— Begin —

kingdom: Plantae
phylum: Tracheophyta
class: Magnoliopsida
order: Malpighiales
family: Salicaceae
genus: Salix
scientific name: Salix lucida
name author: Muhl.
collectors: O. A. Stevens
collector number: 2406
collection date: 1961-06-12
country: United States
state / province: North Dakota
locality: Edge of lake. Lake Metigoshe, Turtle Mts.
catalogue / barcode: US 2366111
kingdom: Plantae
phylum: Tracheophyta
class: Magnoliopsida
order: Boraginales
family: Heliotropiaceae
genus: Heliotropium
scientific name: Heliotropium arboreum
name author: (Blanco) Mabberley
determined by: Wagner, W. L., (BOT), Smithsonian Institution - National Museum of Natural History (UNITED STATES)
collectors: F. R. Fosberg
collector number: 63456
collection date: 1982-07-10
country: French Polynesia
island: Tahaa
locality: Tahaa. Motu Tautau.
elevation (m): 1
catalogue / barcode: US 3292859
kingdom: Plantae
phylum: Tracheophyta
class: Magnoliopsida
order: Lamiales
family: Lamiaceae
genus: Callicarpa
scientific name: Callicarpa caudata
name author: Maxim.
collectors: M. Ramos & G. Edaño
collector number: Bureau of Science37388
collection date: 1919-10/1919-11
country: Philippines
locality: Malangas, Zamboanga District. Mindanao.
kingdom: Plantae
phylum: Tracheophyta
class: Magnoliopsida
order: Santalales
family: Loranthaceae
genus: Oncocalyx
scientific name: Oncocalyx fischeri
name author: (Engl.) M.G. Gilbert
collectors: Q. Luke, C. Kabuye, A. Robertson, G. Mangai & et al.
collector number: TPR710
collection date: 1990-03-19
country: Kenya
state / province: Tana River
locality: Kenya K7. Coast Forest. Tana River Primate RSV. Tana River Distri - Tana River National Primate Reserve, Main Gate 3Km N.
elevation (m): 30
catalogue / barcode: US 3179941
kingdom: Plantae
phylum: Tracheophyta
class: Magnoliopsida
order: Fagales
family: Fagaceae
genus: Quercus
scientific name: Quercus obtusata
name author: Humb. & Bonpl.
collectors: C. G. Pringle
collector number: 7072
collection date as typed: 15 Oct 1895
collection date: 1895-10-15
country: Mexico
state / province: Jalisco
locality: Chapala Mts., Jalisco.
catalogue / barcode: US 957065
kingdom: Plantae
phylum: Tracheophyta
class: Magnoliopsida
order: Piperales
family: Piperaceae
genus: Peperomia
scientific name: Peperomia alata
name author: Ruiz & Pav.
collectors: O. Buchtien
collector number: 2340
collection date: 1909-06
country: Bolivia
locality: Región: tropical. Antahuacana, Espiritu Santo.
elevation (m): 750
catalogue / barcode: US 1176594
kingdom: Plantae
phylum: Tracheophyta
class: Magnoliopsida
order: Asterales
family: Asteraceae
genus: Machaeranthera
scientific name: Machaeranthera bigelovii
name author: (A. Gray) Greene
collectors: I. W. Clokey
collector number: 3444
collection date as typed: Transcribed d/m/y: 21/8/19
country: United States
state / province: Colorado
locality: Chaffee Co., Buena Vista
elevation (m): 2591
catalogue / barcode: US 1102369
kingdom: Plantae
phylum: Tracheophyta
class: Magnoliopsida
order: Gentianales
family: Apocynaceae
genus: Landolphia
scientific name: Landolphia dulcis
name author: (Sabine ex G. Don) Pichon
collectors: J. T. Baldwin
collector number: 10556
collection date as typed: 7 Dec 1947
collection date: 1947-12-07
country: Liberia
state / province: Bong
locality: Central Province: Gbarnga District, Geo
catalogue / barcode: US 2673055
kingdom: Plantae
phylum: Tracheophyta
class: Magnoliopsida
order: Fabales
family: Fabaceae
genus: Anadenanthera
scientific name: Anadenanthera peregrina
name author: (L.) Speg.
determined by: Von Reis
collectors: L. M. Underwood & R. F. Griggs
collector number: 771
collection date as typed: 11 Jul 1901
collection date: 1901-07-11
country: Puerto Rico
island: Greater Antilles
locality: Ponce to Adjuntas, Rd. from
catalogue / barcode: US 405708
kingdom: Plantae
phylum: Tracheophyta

— End —

- **YOUR OBJECTIVE**
Write out all of the items above again, line for line, without changing a single character.

- **OUTPUT OF THE EXERCISE**
kingdom: Plantae
phylum: Tracheophyta
class: Magnoliopsida
order: Malpighiales
family: Salicaceae
genus: Salix
scientific name: Salix lucida
name author: Muhl.
collectors: O. A. Stevens
collector number: 2406
collection date: 1961-06-12
country: United States
state / province: North Dakota
locality: Edge of lake. Lake Metigoshe, Turtle Mts.
catalogue / barcode: US 2366111
kingdom: Plantae
phylum: Tracheophyta
class: Magnoliopsida
order: Boraginales
family: Heliotropiaceae
genus: Heliotropium
scientific name: Heliotropium arboreum
name author: (Blanco) Mabberley
determined by: Wagner, W. L., (BOT), Smithsonian Institution - National Museum of Natural History (UNITED STATES)
collectors: F. R. Fosberg
collector number: 63456
collection date: 1982-07-10
country: French Polynesia
island: Tahaa
locality: Tahaa. Motu Tautau.
elevation (m): 1
catalogue / barcode: US 3292859
kingdom: Plantae
phylum: Tracheophyta
class: Magnoliopsida
order: Lamiales
family: Lamiaceae
genus: Callicarpa
scientific name: Callicarpa caudata
name author: Maxim.
collectors: M. Ramos & G. Edaño
collector number: Bureau of Science37388
collection date: 1919-10/1919-11
country: Philippines
locality: Malangas, Zamboanga District. Mindanao.
kingdom: Plantae
phylum: Tracheophyta
class: Magnoliopsida
order: Santalales
family: Loranthaceae
genus: Oncocalyx
scientific name: Oncocalyx fischeri
name author: (Engl.) M.G. Gilbert
collectors: Q. Luke, C. Kabuye, A. Robertson, G. Mangai & et al.
collector number: TPR710
collection date: 1990-03-19
country: Kenya
state / province: Tana River
locality: Kenya K7. Coast Forest. Tana River Primate RSV. Tana River Distri - Tana River National Primate Reserve, Main Gate 3Km N.
elevation (m): 30
catalogue / barcode: US 3179941
kingdom: Plantae
phylum: Tracheophyta
class: Magnoliopsida
order: Fagales
family: Fagaceae
genus: Quercus
scientific name: Quercus obtusata
name author: Humb. & Bonpl.
collectors: C. G. Pringle
collector number: 7072
collection date as typed: 15 Oct 1895
collection date: 1895-10-15
country: Mexico
state / province: Jalisco
locality: Chapala Mts., Jalisco.
catalogue / barcode: US 957065
kingdom: Plantae
phylum: Tracheophyta
class: Magnoliopsida
order: Piperales
family: Piperaceae
genus: Peperomia
scientific name: Peperomia alata
name author: Ruiz & Pav.
collectors: O. Buchtien
collector number: 2340
collection date: 1909-06
country: Bolivia
locality: Región: tropical. Antahuacana, Espiritu Santo.
elevation (m): 750
catalogue / barcode: US 1176594
kingdom: Plantae
phylum: Tracheophyta
class: Magnoliopsida
order: Asterales
family: Asteraceae
genus: Machaeranthera
scientific name: Machaeranthera bigelovii
name author: (A. Gray) Greene
collectors: I. W. Clokey
collector number: 3444
collection date as typed: Transcribed d/m/y: 21/8/19
country: United States
state / province: Colorado
locality: Chaffee Co., Buena Vista
elevation (m): 2591
catalogue / barcode: US 1102369
kingdom: Plantae
phylum: Tracheophyta
class: Magnoliopsida
order: Gentianales
family: Apocynaceae
genus: Landolphia
scientific name: Landolphia dulcis
name author: (Sabine ex G. Don) Pichon
collectors: J. T. Baldwin
collector number: 10556
collection date as typed: 7 Dec 1947
collection date: 1947-12-07
country: Liberia
state / province: Bong
locality: Central Province: Gbarnga District, Geo
catalogue / barcode: US 2673055
kingdom: Plantae
phylum: Tracheophyta
class: Magnoliopsida
order: Fabales
family: Fabaceae
genus: Anadenanthera
scientific name: Anadenanthera peregrina
name author: (L.) Speg.
determined by: Von Reis
collectors: L. M. Underwood & R. F. Griggs
collector number: 771
collection date as typed: 11 Jul 1901
collection date: 1901-07-11
country: Puerto Rico
island: Greater Antilles
locality: Ponce to Adjuntas, Rd. from
catalogue / barcode: US 405708
kingdom: Plantae
phylum: Tracheophyta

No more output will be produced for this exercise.